(Beginning of INPUT RECORDS)

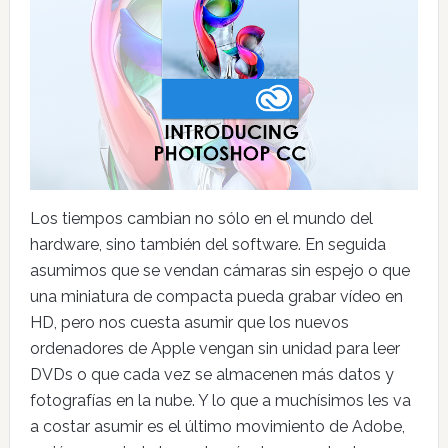
Los tiempos cambian no sólo en el mundo del
hardware, sino también del software. En seguida
asumimos que se vendan cámaras sin espejo o que
una miniatura de compacta pueda grabar vídeo en
HD, pero nos cuesta asumir que los nuevos
ordenadores de Apple vengan sin unidad para leer
DVDs o que cada vez se almacenen más datos y
fotografías en la nube. Y lo que a muchísimos les va
a costar asumir es el último movimiento de Adobe,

(End of INPUT RECORDS)

_TASK BRIEF_
What lines in the data include the string "asumir"? Copy each one.

_EXPECTED ANSWER_
HD, pero nos cuesta asumir que los nuevos
a costar asumir es el último movimiento de Adobe,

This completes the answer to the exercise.